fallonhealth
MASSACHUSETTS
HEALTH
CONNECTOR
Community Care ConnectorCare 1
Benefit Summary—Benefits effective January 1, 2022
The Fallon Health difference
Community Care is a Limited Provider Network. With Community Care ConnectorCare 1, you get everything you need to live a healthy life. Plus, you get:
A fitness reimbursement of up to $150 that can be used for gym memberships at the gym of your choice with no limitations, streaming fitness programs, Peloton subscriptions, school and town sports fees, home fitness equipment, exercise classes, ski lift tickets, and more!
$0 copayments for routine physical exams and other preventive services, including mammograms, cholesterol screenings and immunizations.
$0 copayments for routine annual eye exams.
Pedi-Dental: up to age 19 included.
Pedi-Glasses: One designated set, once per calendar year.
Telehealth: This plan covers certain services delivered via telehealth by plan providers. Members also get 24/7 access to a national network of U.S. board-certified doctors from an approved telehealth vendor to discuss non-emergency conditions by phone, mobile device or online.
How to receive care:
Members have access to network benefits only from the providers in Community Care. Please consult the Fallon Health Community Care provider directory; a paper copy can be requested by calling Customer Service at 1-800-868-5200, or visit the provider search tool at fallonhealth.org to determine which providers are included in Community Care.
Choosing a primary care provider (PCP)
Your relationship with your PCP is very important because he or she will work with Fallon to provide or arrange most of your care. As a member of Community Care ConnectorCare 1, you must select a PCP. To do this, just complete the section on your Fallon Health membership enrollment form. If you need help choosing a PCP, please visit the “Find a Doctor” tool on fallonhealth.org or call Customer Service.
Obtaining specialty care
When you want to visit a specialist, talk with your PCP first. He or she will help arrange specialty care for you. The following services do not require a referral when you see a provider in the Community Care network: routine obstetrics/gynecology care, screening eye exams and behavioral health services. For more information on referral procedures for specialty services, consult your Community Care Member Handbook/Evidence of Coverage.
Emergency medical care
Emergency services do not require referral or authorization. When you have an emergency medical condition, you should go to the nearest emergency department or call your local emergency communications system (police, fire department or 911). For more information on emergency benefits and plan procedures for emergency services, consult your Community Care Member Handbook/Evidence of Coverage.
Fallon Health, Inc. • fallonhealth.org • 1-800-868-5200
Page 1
■ ■ ■ ■ ■ ■ ■
Task description: The full listing should be restated word for word.

Output below:
fallonhealth
MASSACHUSETTS
HEALTH
CONNECTOR
Community Care ConnectorCare 1
Benefit Summary—Benefits effective January 1, 2022
The Fallon Health difference
Community Care is a Limited Provider Network. With Community Care ConnectorCare 1, you get everything you need to live a healthy life. Plus, you get:
A fitness reimbursement of up to $150 that can be used for gym memberships at the gym of your choice with no limitations, streaming fitness programs, Peloton subscriptions, school and town sports fees, home fitness equipment, exercise classes, ski lift tickets, and more!
$0 copayments for routine physical exams and other preventive services, including mammograms, cholesterol screenings and immunizations.
$0 copayments for routine annual eye exams.
Pedi-Dental: up to age 19 included.
Pedi-Glasses: One designated set, once per calendar year.
Telehealth: This plan covers certain services delivered via telehealth by plan providers. Members also get 24/7 access to a national network of U.S. board-certified doctors from an approved telehealth vendor to discuss non-emergency conditions by phone, mobile device or online.
How to receive care:
Members have access to network benefits only from the providers in Community Care. Please consult the Fallon Health Community Care provider directory; a paper copy can be requested by calling Customer Service at 1-800-868-5200, or visit the provider search tool at fallonhealth.org to determine which providers are included in Community Care.
Choosing a primary care provider (PCP)
Your relationship with your PCP is very important because he or she will work with Fallon to provide or arrange most of your care. As a member of Community Care ConnectorCare 1, you must select a PCP. To do this, just complete the section on your Fallon Health membership enrollment form. If you need help choosing a PCP, please visit the “Find a Doctor” tool on fallonhealth.org or call Customer Service.
Obtaining specialty care
When you want to visit a specialist, talk with your PCP first. He or she will help arrange specialty care for you. The following services do not require a referral when you see a provider in the Community Care network: routine obstetrics/gynecology care, screening eye exams and behavioral health services. For more information on referral procedures for specialty services, consult your Community Care Member Handbook/Evidence of Coverage.
Emergency medical care
Emergency services do not require referral or authorization. When you have an emergency medical condition, you should go to the nearest emergency department or call your local emergency communications system (police, fire department or 911). For more information on emergency benefits and plan procedures for emergency services, consult your Community Care Member Handbook/Evidence of Coverage.
Fallon Health, Inc. • fallonhealth.org • 1-800-868-5200
Page 1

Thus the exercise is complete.